Task brief
Every entry here should be copied exactly.

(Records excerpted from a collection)
☆ ☆ ☆ ☆
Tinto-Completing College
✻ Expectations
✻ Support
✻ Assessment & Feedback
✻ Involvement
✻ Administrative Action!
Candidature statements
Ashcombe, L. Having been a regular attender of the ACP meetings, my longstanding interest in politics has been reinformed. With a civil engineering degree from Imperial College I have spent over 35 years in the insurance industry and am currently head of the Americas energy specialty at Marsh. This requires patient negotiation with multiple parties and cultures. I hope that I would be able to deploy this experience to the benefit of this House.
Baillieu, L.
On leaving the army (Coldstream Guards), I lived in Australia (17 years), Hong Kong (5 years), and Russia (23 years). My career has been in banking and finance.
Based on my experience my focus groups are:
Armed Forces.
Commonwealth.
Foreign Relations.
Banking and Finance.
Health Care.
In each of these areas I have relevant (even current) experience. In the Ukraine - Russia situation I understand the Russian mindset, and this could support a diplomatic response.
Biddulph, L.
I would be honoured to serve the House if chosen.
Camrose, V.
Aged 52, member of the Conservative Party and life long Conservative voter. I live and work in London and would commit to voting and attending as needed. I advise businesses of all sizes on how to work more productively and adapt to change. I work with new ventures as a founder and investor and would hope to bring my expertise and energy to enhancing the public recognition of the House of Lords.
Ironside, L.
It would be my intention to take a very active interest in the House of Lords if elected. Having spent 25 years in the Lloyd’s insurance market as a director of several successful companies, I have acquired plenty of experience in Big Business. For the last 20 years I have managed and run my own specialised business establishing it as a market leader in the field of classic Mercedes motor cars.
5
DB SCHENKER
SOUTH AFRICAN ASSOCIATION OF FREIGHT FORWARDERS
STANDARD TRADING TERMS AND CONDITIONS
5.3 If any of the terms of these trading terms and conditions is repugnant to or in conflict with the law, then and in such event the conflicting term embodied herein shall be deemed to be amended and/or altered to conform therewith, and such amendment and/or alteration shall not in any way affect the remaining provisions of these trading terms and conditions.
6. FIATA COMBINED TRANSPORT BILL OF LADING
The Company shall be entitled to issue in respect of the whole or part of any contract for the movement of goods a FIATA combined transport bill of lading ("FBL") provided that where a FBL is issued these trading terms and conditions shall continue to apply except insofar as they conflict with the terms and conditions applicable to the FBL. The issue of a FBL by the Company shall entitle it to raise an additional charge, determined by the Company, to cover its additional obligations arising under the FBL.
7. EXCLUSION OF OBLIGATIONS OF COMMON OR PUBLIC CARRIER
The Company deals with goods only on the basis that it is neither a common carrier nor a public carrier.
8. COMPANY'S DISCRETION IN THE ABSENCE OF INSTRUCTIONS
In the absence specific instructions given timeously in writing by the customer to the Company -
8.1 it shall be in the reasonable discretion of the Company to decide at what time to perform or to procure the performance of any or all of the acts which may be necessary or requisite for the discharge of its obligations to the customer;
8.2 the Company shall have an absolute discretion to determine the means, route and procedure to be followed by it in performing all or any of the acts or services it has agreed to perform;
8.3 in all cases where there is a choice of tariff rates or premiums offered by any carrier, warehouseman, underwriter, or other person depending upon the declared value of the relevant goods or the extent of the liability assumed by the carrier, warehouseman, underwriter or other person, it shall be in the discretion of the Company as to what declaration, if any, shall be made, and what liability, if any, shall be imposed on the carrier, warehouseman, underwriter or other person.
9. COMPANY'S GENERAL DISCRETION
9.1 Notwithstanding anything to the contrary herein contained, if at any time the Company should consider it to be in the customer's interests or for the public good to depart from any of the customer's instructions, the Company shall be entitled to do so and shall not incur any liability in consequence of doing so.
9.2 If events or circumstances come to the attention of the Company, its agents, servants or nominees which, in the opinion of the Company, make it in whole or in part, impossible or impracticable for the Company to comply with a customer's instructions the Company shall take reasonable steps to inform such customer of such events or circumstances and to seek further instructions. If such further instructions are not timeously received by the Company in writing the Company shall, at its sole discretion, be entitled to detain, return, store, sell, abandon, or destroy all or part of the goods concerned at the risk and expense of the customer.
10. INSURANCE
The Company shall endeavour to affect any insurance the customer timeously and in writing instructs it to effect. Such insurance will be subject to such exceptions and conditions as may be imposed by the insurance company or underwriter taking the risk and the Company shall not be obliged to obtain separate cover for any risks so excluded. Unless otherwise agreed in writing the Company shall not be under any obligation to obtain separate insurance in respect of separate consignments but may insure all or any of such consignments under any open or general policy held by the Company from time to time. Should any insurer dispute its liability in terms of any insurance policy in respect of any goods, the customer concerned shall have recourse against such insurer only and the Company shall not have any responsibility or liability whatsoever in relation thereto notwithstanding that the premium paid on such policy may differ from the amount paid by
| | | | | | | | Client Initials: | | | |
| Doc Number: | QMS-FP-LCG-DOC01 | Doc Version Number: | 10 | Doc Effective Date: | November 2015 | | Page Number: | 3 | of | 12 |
☆ ☆ ☆ ☆
Your response
Tinto-Completing College
✻ Expectations
✻ Support
✻ Assessment & Feedback
✻ Involvement
✻ Administrative Action!
Candidature statements
Ashcombe, L. Having been a regular attender of the ACP meetings, my longstanding interest in politics has been reinformed. With a civil engineering degree from Imperial College I have spent over 35 years in the insurance industry and am currently head of the Americas energy specialty at Marsh. This requires patient negotiation with multiple parties and cultures. I hope that I would be able to deploy this experience to the benefit of this House.
Baillieu, L.
On leaving the army (Coldstream Guards), I lived in Australia (17 years), Hong Kong (5 years), and Russia (23 years). My career has been in banking and finance.
Based on my experience my focus groups are:
Armed Forces.
Commonwealth.
Foreign Relations.
Banking and Finance.
Health Care.
In each of these areas I have relevant (even current) experience. In the Ukraine - Russia situation I understand the Russian mindset, and this could support a diplomatic response.
Biddulph, L.
I would be honoured to serve the House if chosen.
Camrose, V.
Aged 52, member of the Conservative Party and life long Conservative voter. I live and work in London and would commit to voting and attending as needed. I advise businesses of all sizes on how to work more productively and adapt to change. I work with new ventures as a founder and investor and would hope to bring my expertise and energy to enhancing the public recognition of the House of Lords.
Ironside, L.
It would be my intention to take a very active interest in the House of Lords if elected. Having spent 25 years in the Lloyd’s insurance market as a director of several successful companies, I have acquired plenty of experience in Big Business. For the last 20 years I have managed and run my own specialised business establishing it as a market leader in the field of classic Mercedes motor cars.
5
DB SCHENKER
SOUTH AFRICAN ASSOCIATION OF FREIGHT FORWARDERS
STANDARD TRADING TERMS AND CONDITIONS
5.3 If any of the terms of these trading terms and conditions is repugnant to or in conflict with the law, then and in such event the conflicting term embodied herein shall be deemed to be amended and/or altered to conform therewith, and such amendment and/or alteration shall not in any way affect the remaining provisions of these trading terms and conditions.
6. FIATA COMBINED TRANSPORT BILL OF LADING
The Company shall be entitled to issue in respect of the whole or part of any contract for the movement of goods a FIATA combined transport bill of lading ("FBL") provided that where a FBL is issued these trading terms and conditions shall continue to apply except insofar as they conflict with the terms and conditions applicable to the FBL. The issue of a FBL by the Company shall entitle it to raise an additional charge, determined by the Company, to cover its additional obligations arising under the FBL.
7. EXCLUSION OF OBLIGATIONS OF COMMON OR PUBLIC CARRIER
The Company deals with goods only on the basis that it is neither a common carrier nor a public carrier.
8. COMPANY'S DISCRETION IN THE ABSENCE OF INSTRUCTIONS
In the absence specific instructions given timeously in writing by the customer to the Company -
8.1 it shall be in the reasonable discretion of the Company to decide at what time to perform or to procure the performance of any or all of the acts which may be necessary or requisite for the discharge of its obligations to the customer;
8.2 the Company shall have an absolute discretion to determine the means, route and procedure to be followed by it in performing all or any of the acts or services it has agreed to perform;
8.3 in all cases where there is a choice of tariff rates or premiums offered by any carrier, warehouseman, underwriter, or other person depending upon the declared value of the relevant goods or the extent of the liability assumed by the carrier, warehouseman, underwriter or other person, it shall be in the discretion of the Company as to what declaration, if any, shall be made, and what liability, if any, shall be imposed on the carrier, warehouseman, underwriter or other person.
9. COMPANY'S GENERAL DISCRETION
9.1 Notwithstanding anything to the contrary herein contained, if at any time the Company should consider it to be in the customer's interests or for the public good to depart from any of the customer's instructions, the Company shall be entitled to do so and shall not incur any liability in consequence of doing so.
9.2 If events or circumstances come to the attention of the Company, its agents, servants or nominees which, in the opinion of the Company, make it in whole or in part, impossible or impracticable for the Company to comply with a customer's instructions the Company shall take reasonable steps to inform such customer of such events or circumstances and to seek further instructions. If such further instructions are not timeously received by the Company in writing the Company shall, at its sole discretion, be entitled to detain, return, store, sell, abandon, or destroy all or part of the goods concerned at the risk and expense of the customer.
10. INSURANCE
The Company shall endeavour to affect any insurance the customer timeously and in writing instructs it to effect. Such insurance will be subject to such exceptions and conditions as may be imposed by the insurance company or underwriter taking the risk and the Company shall not be obliged to obtain separate cover for any risks so excluded. Unless otherwise agreed in writing the Company shall not be under any obligation to obtain separate insurance in respect of separate consignments but may insure all or any of such consignments under any open or general policy held by the Company from time to time. Should any insurer dispute its liability in terms of any insurance policy in respect of any goods, the customer concerned shall have recourse against such insurer only and the Company shall not have any responsibility or liability whatsoever in relation thereto notwithstanding that the premium paid on such policy may differ from the amount paid by
| | | | | | | | Client Initials: | | | |
| Doc Number: | QMS-FP-LCG-DOC01 | Doc Version Number: | 10 | Doc Effective Date: | November 2015 | | Page Number: | 3 | of | 12 |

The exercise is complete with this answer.